CHANTE PAR L’ALIZE
Il a trainé ses mots tel un vieux balluchon
Attaché sur son dos comme unique bagage
Il en fait quelques vers, en fait une chanson
Qu’il égrène le soir au gré de son voyage.
Il frôle l’interdit et raille avec humour
Tous les gens de son temps qui lui donne pitance
Et lui le baladin, le nouveau troubadour,
Leur offre ses couplets, cette douce romance.
Quand au petit matin reprenant son chemin
Il restera dans l’air une chose magique
Deux trois mots murmurés, un étrange refrain
Chanté par l’alizé dans sa folle supplique.
Il chantera l’été, sa voix comme un frisson
Passera dans les dos tel un vent de passage
Dans un grand champ de blé fraichissant la moisson
Avant que ne s’énerve un nuage et l’orage.

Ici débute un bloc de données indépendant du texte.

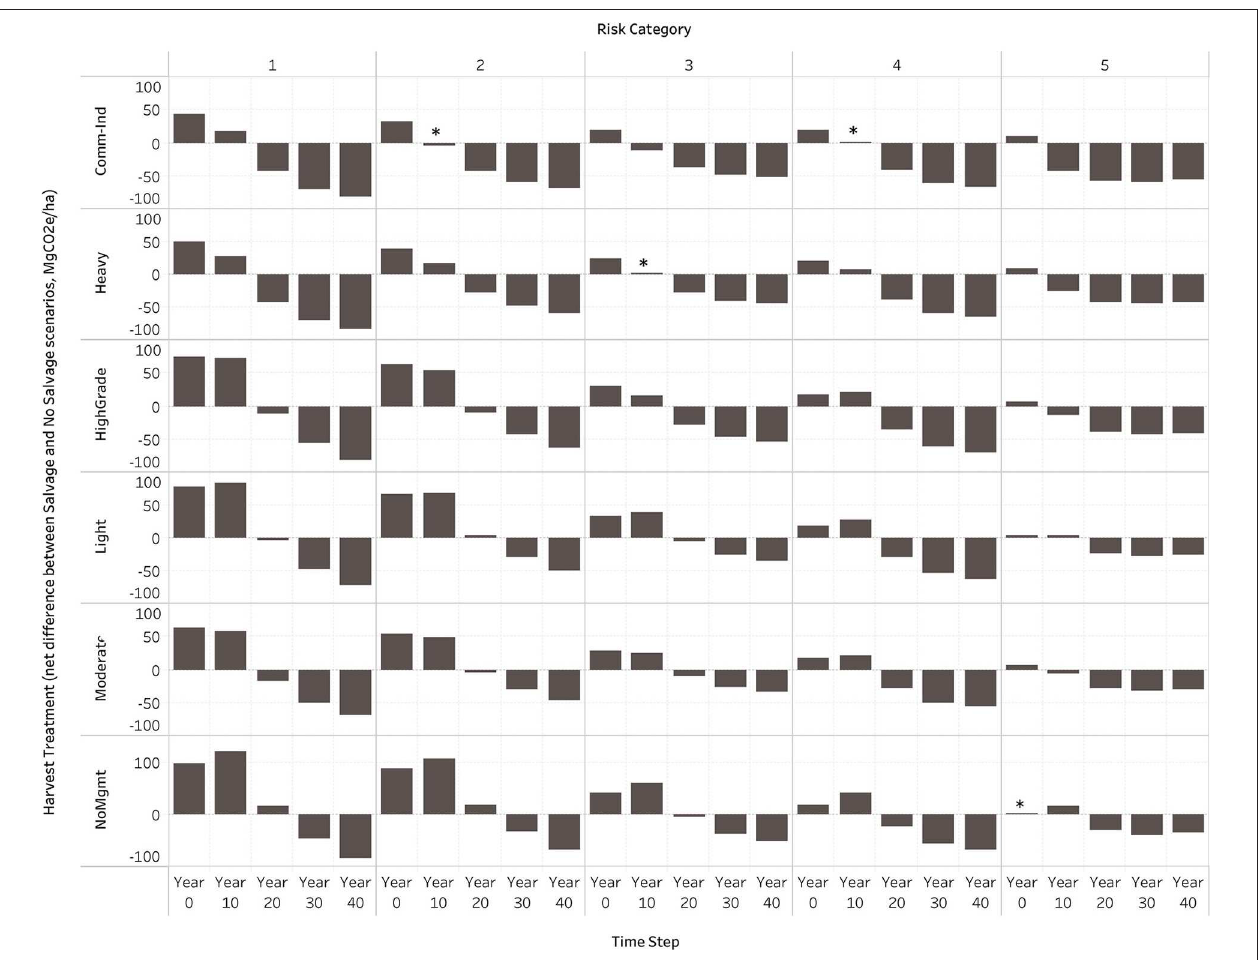
FIGURE 2 | Mean difference between net cumulative emissions of Salvage vs. No Salvage comparisons for each forest management scenario (at 10 years time steps). *Indicates not significantly different from 0 ( p > 0.01). All other comparisons are significantly different from 0 ( p ≤ 0.01).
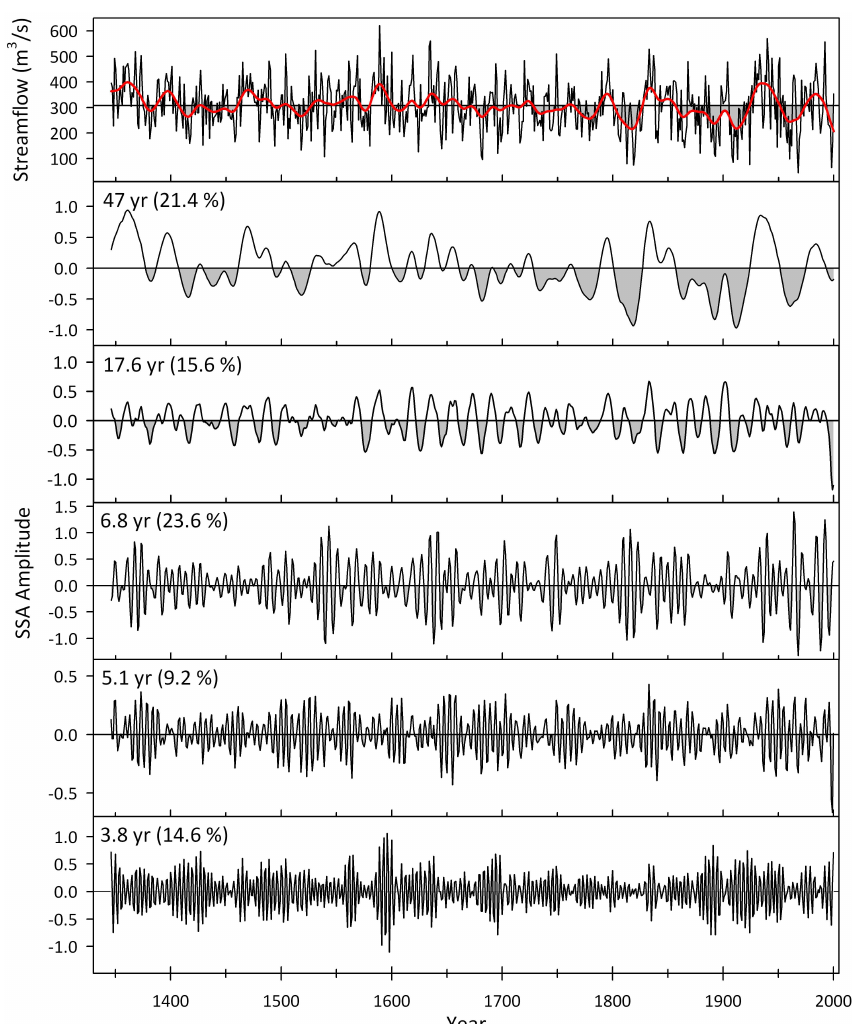
Fig. 7. The Neuqu´en River streamflow reconstruction (top panel) and its most significant oscillation modes estimated using singular spectrum analysis (SSA). Units are dimensionless. Periods in years and the percentage of variance associated with each waveform are shown in the upper-left corners of the streamflow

A l’abri des épis ces quelques chants d’amour
Emporteront les corps dans leur tendre impatience
Pour se perdre en beauté dans les brumes d’un jour
Qui va sur l’horizon s’écraser en silence.
A la table le soir il pourra ce coquin
Faire rêver l’ami d’une nuit fantastique
De ces songes secrets, de ce plaisir divin
Chanté par l’alizé dans sa folle supplique.
Il use de ses mots la voilà sa mission
Ses rimes sont pour tous, la douceur du partage,
De la belle d’un soir au triste fanfaron
Qui viendront l’écouter dans sa course sauvage.
Il a vu des pays sans faire demi-tour
Visitant les manants toujours avec aisance
Avançant d’un bon pas sans suivre le tambour
Parcourant sans arrêts tous les sentiers de France.
Entrant dans un château pour un maigre festin
Il offrait au Seigneur sa chanson, sa réplique
Avant de repartir essaimer son douzain
Chanté par l’alizé dans sa folle supplique.
Princes parlez de lui, faites le sans détour
Lorsque le temps d’un trait masquera la présence
Du jeune troubadour dont le dernier refrain
Aux passants va laisser ce souvenir épique
D’un homme à qui les mots ont écrit ce destin
Chanté par l’alizé dans sa folle supplique.